## Extracted text
________________
Simple Meals: Beet Salad
[Editor's note - I've been on a bit of hiatus, but I return to glory with this quick recipe. More soon.]
This is a somewhat austere example of what I was discussing a few weeks ago about a meal not needing to be a Meal.
Simply take a cooked beet, slice, and drizzle with olive oil, vinegar, salt, and pepper. Good over salad greens and with goat cheese, but it certainly doesn’t need to be embellished. Also makes a good antipasto.
Now I know you’re all asking yourselves the same question: Where does one get a cooked beet? Well, one thinks ahead a little bit.
I often pick up an extra thing or two at the farmer’s market to have lying around, and the other week it was a particular tasty looking beet. I cooked pasta one night, and after I removed the pasta from the water, I boiled a beet in it while I ate. I stuck it in the fridge, and two days later it was ready for my beet salad.
It’s little tricks like this for keeping quick meals around that keep me from ordering in all the time. You could also roast the beet whole with some potatoes or carrots or whatever else you happen to be cooking that week. You can roast or boil beets with the skin on and then peel them afterwards, which is a much easier and less messy job.
Not everyone likes beets, but if you put yourself in this category, I would urge you to try them again. America’s salad bars are plagued with lousy canned beets, and I think a lot of people will reconsider the beet when they taste a well prepared one. A caveat, however: This salad might not be the best way to introduce folks to beets. It is, for lack of a better word, very beety. For amateurs, I would recommend peeling the beets and then roasting them in olive oil and salt for about an hour. They’ll taste like candy.
________________
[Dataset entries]

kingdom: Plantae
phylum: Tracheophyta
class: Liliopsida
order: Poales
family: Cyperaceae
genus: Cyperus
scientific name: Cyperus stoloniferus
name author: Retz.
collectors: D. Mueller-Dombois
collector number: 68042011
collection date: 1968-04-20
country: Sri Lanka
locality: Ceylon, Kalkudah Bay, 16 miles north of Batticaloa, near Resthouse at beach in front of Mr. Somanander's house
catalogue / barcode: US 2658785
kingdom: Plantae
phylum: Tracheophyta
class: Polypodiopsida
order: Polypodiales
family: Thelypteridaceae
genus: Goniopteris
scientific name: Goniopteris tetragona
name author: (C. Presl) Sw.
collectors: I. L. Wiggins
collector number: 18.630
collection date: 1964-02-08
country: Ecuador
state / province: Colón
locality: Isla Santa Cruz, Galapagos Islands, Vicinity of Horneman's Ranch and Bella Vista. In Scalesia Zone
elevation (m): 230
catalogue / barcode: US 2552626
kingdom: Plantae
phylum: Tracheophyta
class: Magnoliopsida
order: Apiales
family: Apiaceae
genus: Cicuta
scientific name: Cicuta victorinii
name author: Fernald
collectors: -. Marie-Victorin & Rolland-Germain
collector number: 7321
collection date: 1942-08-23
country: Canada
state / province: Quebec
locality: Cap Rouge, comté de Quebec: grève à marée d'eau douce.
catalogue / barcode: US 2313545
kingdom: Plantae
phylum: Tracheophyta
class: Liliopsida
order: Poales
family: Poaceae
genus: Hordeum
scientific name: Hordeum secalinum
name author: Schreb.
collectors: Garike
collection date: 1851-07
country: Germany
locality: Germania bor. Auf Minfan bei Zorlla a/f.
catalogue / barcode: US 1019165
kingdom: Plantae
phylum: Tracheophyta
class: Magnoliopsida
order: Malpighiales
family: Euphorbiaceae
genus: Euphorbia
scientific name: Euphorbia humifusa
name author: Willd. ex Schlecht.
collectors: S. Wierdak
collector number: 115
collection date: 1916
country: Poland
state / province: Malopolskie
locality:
________________
## Work task 1
List the four things the beet salad recipe says to drizzle over the sliced beet.
## Work task 2
Please write out the beet salad recipe from "Simple Meals: Beet" to "to be a Meal.".
## Work task 3
Continue the beet salad recipe from its final sentence.

## Response area 1
olive oil, vinegar, salt, pepper

## Response area 2
Simple Meals: Beet Salad
[Editor's note - I've been on a bit of hiatus, but I return to glory with this quick recipe. More soon.]
This is a somewhat austere example of what I was discussing a few weeks ago about a meal not needing to be a Meal.

## Response area 3
I hate the canned beets on the salad bar, so when I got beets on a salad at one of my favorite restaurants I nearly picked them out. Then I thought, “I’m here because I like the food, I should give it a try.” It was like a whole different food.
Next time I’m at the market I’m going to grab myself one and give it a shot. So really, an hour? That seems long. Maybe I’ll try it on the grill. It’s getting warm enough I should be pulling it out of the garage soon.
Drew
http://blog.CookLikeYourGrandmother.com
i’ve roasted beets in their skins twice like that (with EVOO, er, olive oil, and salt). they definitely take a while. a question for the junta- the recipes i have seen imply that the skin will be easy to remove once the beet is cooked. in my experience, though, the skin kind of merges with the beet, so it is hard to peel without feeling like you’re wasting precious beet. am i doing something wrong? ring a bell?
I’ve only ever boiled beets, but the skins definitely come off easily afterward. The trick is you have to rub the skin off with a paper towel. In my experience, at least, I’ve just endlessly struggled when I tried to remove them with my hands. I assume the same holds true for roasting. Not the most eco-friendly solution, but the best one I’ve found.
Tossing hot beets directly into ice water is also supposed to help loosen the skin.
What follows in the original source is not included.